What the task requires:
Where the string "lines" shows up in a line of the records, copy that line.
### Information shown ###
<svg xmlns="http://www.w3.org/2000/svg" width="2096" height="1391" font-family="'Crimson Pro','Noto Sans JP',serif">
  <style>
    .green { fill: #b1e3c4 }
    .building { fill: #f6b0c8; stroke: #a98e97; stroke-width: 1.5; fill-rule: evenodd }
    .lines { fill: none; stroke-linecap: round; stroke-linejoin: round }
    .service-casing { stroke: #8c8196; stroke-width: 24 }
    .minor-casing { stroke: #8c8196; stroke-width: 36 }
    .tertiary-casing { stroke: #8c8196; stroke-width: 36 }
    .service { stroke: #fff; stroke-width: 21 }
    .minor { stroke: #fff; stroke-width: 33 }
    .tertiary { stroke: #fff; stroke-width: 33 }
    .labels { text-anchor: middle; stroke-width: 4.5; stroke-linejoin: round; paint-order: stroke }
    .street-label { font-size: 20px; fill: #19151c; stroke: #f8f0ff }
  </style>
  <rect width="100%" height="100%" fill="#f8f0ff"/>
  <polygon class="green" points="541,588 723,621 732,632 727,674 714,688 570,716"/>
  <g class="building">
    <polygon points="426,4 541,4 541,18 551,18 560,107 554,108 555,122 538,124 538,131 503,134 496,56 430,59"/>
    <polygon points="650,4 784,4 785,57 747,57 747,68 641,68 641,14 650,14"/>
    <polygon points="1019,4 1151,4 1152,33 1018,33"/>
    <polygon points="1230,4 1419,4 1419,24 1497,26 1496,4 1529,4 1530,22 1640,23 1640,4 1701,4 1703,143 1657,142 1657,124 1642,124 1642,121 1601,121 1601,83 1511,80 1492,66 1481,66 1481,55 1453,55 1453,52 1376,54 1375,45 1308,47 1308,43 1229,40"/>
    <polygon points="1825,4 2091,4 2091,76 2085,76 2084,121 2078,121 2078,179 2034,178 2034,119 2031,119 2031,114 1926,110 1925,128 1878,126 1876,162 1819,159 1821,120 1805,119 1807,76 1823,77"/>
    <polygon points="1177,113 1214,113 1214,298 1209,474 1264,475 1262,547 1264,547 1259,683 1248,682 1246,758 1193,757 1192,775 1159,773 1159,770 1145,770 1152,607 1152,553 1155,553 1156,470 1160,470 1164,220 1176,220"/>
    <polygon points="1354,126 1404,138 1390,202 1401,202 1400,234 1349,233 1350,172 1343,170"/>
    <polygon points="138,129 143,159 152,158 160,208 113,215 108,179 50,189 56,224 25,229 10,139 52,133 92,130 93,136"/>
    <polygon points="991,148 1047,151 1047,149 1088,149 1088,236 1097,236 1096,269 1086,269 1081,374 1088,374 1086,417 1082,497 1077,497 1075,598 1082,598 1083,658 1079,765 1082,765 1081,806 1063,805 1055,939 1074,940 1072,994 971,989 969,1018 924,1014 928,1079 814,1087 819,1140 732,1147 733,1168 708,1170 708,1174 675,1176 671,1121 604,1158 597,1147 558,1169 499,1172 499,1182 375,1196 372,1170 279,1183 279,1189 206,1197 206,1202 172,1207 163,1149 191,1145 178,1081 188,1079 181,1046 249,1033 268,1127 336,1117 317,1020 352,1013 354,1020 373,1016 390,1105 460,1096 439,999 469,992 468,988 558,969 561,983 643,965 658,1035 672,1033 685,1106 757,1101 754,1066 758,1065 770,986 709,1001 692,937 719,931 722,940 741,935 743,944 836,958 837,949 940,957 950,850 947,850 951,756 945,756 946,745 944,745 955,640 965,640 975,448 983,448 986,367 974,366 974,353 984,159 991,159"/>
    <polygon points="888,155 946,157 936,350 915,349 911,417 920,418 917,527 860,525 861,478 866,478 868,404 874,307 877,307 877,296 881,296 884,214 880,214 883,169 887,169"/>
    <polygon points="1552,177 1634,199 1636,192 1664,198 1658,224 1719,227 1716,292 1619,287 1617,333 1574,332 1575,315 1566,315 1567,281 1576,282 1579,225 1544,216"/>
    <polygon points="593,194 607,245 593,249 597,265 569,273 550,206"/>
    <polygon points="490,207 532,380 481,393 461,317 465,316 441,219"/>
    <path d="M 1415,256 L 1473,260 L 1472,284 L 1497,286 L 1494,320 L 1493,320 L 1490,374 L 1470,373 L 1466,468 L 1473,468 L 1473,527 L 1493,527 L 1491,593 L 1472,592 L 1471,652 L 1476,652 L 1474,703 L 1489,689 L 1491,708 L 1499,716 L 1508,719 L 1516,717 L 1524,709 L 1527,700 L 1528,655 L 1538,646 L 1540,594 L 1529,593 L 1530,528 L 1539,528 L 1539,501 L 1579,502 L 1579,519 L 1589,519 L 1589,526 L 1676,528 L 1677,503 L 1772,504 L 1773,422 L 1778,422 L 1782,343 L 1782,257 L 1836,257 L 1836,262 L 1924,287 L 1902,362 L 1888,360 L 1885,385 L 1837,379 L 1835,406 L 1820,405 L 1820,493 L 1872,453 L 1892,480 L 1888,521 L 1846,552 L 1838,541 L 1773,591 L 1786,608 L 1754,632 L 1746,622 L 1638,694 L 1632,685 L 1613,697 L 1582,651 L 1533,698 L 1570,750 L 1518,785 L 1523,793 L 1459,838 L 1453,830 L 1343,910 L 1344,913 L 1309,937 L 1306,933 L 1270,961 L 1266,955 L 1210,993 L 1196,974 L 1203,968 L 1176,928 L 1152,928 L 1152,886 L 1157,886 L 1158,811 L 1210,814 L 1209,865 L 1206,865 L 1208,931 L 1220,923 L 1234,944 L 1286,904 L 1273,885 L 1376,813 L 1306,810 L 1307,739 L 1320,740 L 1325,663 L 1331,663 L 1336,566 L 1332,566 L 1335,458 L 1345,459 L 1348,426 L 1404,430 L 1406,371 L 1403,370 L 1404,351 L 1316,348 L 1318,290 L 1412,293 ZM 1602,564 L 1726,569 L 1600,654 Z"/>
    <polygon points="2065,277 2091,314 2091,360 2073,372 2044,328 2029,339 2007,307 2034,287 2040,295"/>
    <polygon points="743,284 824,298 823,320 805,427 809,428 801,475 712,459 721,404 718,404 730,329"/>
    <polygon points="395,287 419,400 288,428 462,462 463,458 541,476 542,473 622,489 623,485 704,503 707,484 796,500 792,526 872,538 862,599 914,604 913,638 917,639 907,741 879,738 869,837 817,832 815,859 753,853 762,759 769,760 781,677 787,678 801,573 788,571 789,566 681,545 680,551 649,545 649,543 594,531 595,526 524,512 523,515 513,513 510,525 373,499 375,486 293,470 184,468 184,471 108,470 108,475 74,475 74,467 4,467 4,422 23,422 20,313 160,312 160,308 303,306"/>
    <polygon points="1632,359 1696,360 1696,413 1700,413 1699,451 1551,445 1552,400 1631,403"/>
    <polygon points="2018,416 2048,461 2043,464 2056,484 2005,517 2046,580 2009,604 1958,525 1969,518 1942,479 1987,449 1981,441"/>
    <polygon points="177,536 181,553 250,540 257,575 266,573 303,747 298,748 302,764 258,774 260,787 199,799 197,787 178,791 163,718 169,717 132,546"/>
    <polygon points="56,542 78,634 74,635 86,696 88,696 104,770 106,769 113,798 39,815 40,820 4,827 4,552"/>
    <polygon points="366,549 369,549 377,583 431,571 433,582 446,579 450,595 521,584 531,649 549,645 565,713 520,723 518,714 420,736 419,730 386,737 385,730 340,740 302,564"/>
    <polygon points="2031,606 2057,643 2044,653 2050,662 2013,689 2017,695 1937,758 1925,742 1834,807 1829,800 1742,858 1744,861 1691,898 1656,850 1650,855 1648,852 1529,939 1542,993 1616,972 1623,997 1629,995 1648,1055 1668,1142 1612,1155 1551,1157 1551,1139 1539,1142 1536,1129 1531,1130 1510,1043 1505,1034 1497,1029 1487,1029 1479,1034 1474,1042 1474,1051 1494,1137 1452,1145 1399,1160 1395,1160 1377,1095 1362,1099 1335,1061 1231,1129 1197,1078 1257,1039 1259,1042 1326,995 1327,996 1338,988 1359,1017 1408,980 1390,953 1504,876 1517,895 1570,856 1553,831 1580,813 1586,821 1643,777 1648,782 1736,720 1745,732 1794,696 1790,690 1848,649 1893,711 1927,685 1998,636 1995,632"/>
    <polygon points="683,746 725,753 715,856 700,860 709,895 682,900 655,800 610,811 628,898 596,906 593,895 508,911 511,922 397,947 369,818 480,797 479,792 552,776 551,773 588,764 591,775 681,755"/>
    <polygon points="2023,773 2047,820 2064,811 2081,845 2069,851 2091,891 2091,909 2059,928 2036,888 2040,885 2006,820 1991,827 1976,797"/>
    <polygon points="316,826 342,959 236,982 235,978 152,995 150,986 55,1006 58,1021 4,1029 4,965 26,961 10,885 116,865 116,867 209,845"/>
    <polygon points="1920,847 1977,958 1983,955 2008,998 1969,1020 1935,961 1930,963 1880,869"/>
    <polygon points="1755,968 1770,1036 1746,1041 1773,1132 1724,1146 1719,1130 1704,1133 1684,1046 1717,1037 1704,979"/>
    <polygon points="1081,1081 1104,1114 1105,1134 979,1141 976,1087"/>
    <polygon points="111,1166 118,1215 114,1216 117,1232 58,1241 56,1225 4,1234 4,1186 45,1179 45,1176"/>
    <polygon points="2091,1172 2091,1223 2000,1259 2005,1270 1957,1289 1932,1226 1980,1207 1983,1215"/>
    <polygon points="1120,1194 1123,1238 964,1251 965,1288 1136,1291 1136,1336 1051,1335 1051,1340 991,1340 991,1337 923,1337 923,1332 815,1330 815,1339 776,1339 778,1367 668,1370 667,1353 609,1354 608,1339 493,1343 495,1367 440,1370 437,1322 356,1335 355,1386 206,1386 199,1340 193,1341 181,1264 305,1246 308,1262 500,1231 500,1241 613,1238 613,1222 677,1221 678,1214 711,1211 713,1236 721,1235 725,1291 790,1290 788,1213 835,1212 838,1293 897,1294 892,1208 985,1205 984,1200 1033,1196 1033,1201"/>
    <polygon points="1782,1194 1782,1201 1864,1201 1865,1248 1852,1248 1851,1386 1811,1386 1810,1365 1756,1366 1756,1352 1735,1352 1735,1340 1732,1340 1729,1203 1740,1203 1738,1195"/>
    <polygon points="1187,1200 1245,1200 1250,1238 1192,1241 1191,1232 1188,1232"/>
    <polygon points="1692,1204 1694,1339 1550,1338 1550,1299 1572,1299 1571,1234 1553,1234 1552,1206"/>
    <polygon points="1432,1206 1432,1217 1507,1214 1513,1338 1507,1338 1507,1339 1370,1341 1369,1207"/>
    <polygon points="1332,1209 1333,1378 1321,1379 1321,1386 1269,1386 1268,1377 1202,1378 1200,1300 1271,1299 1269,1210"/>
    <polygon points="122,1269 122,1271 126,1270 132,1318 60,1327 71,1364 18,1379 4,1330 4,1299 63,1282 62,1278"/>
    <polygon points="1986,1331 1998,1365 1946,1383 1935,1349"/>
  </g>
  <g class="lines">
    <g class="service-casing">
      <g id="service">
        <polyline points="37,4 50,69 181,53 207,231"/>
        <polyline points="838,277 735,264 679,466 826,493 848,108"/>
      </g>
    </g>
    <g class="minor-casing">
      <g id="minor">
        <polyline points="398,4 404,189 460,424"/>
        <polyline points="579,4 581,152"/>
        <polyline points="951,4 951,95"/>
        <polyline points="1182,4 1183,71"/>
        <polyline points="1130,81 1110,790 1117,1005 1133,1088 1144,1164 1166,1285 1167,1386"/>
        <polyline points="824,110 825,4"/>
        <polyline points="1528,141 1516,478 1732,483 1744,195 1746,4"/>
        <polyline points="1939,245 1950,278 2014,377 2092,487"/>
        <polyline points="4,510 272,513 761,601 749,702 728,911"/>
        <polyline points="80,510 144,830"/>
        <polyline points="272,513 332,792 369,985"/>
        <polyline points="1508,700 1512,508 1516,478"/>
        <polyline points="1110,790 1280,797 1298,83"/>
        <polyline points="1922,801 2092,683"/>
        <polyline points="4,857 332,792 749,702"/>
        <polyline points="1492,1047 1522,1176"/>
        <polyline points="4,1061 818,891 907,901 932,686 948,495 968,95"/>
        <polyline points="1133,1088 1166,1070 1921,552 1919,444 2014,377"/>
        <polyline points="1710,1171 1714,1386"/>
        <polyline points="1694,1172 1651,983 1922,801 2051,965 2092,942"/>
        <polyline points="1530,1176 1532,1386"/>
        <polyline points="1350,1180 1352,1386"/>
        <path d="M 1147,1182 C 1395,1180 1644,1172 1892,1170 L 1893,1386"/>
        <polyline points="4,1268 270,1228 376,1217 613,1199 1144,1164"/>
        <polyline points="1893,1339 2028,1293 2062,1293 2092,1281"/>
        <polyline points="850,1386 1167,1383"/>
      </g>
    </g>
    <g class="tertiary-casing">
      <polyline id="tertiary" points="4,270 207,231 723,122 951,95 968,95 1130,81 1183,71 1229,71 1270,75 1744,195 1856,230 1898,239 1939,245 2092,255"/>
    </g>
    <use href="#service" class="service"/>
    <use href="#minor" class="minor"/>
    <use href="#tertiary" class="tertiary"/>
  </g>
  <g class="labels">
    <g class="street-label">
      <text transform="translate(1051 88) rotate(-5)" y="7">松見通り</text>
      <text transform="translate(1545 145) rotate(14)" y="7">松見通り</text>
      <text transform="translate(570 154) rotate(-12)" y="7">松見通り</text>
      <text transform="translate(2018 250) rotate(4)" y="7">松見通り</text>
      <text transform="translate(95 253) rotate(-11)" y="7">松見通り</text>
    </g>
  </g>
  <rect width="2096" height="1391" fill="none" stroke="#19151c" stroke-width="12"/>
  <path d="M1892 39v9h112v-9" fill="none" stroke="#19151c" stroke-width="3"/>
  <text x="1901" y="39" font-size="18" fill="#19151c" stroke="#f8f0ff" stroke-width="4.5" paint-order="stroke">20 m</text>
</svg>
###
Solution for this exercise:
    .lines { fill: none; stroke-linecap: round; stroke-linejoin: round }
  <g class="lines">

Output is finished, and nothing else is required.